Lambda Leporis

Observation data Epoch J2000.0 Equinox J2000.0 (ICRS)
- Constellation: Lepus
- Right ascension: 05^{h} 19^{m} 34.52405^{s}
- Declination: −13° 10′ 36.4408″
- Apparent magnitude (V): +4.286±0.005

Characteristics
- Spectral type: B0.5 V
- U−B color index: −1.010±0.005
- B−V color index: −0.273±0.015

Astrometry
- Radial velocity (R_{v}): +20.2±2.7 km/s
- Proper motion (μ): RA: −3.30 mas/yr Dec.: −4.91 mas/yr
- Parallax (π): 3.83±0.24 mas
- Distance: 850 ± 50 ly (260 ± 20 pc)
- Absolute magnitude (M_{V}): −2.77±0.15

Details
- Mass: 15.0±3.5 M_{☉}
- Radius: 4.5±0.3 R_{☉}
- Luminosity: 15,488 L_{☉}
- Surface gravity (log g): 4.30±0.05 cgs
- Temperature: 30,400±300 K
- Metallicity [Fe/H]: −0.15 dex
- Rotational velocity (v sin i): 30±1 km/s
- Age: 8±2 Myr
- Other designations: λ Lep, 6 Lep, BD−13°1127, HD 34816, HIP 24845, HR 1756, SAO 150340

Database references
- SIMBAD: data

= Lambda Leporis =

Star in the constellation Lepus

Lambda Leporis, which is the Latinized form of λ Leporis, is a solitary, blue-white hued star in the southern constellation of Lepus. It is visible to the naked eye with an apparent visual magnitude of +4.29. Based upon an annual parallax shift of 3.83 mas, it is estimated to lie roughly 850 light years from the Sun. Relative to its neighbors, this star has a peculiar velocity of 16.3±2.8 km/s. It is a member of the Orion OB1 association (Ori OB1), and it has been identified as a high-velocity runaway star.
────────────────────────────────────────
§ Task 1: Based on the text on Lambda Leporis, answer yes or no to each statement below and quote the words that decide it: (a) Lambda Leporis is one member of a pair of stars. (b) The star belongs to the Orion OB1 association. (c) The star's spectral type is B0.5 V.
§ Task 2: Reproduce everything in the text on Lambda Leporis from "Star in the constellation" down to "high-velocity runaway star.".
§ Task 3: Carry the text on Lambda Leporis forward from its last sentence.

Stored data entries
────────────────────────────────────────
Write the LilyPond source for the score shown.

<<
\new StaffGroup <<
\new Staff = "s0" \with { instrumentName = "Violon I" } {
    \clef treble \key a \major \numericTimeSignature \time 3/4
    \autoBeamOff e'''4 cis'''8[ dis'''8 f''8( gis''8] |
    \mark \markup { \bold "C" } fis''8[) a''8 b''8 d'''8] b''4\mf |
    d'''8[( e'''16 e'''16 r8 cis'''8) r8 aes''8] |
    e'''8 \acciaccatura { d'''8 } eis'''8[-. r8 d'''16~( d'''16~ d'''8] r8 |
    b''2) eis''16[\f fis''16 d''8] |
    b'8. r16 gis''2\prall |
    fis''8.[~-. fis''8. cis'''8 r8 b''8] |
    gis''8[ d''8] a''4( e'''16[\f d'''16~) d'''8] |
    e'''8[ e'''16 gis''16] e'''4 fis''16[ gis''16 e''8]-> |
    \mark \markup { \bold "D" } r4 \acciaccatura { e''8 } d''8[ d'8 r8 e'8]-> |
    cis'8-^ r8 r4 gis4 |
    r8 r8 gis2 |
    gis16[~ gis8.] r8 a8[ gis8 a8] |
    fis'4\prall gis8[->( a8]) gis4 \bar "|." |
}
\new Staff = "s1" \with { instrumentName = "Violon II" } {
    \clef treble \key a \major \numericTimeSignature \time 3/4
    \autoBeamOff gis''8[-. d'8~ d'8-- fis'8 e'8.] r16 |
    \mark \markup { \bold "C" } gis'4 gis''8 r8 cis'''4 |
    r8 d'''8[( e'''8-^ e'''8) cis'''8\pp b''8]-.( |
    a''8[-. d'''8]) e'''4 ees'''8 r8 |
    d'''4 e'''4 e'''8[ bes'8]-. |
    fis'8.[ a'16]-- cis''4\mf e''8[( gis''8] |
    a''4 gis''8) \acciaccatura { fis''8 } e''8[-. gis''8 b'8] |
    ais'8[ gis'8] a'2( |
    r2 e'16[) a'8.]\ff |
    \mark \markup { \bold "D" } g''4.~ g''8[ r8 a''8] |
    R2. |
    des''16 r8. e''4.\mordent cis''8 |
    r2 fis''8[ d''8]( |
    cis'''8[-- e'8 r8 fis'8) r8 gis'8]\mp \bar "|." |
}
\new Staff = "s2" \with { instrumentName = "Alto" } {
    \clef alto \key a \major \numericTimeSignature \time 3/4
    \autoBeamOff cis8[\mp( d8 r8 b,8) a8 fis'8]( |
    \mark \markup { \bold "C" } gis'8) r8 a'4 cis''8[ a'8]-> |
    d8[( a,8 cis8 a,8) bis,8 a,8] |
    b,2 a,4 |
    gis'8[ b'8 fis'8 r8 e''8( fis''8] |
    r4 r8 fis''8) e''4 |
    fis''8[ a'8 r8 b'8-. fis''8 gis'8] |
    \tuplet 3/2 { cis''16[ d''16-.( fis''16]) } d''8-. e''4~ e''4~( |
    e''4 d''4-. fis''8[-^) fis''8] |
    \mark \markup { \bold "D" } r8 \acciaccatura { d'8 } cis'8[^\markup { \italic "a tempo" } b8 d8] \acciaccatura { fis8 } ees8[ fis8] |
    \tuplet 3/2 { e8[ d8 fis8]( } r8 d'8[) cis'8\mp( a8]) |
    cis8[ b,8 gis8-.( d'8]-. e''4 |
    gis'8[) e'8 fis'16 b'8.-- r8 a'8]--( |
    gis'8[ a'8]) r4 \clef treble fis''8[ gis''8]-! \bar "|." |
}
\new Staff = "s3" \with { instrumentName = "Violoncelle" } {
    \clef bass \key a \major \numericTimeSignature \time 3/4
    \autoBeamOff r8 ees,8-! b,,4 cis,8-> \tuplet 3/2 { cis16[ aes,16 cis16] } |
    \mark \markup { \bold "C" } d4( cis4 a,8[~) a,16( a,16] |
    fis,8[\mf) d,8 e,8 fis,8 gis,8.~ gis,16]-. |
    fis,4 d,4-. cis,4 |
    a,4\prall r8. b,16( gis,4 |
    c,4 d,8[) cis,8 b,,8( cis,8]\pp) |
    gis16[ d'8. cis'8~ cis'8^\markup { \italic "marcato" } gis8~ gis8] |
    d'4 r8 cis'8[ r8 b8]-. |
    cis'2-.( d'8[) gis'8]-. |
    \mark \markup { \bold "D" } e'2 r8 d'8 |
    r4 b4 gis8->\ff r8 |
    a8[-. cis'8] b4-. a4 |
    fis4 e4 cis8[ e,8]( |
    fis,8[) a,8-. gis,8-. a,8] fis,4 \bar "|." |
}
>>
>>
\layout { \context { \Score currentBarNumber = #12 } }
────────────────────────────────────────
§ Answer section 1:
(a) No: "is a solitary, blue-white hued star"
(b) Yes: "It is a member of the Orion OB1 association (Ori OB1)"
(c) Yes: "Spectral type: B0.5 V"

§ Answer section 2:
Star in the constellation Lepus

Lambda Leporis, which is the Latinized form of λ Leporis, is a solitary, blue-white hued star in the southern constellation of Lepus. It is visible to the naked eye with an apparent visual magnitude of +4.29. Based upon an annual parallax shift of 3.83 mas, it is estimated to lie roughly 850 light years from the Sun. Relative to its neighbors, this star has a peculiar velocity of 16.3±2.8 km/s. It is a member of the Orion OB1 association (Ori OB1), and it has been identified as a high-velocity runaway star.

§ Answer section 3:
This is a massive, B-type main-sequence star with a corrected stellar classification of B0.5 V. It is an estimated eight million years old and is spinning with a projected rotational velocity of 30 km/s. This star has around 15 times the mass of the Sun and 4.5 times the Sun's radius. It is radiating 15,488 times the Sun's luminosity from its photosphere at an effective temperature of 30,400 K.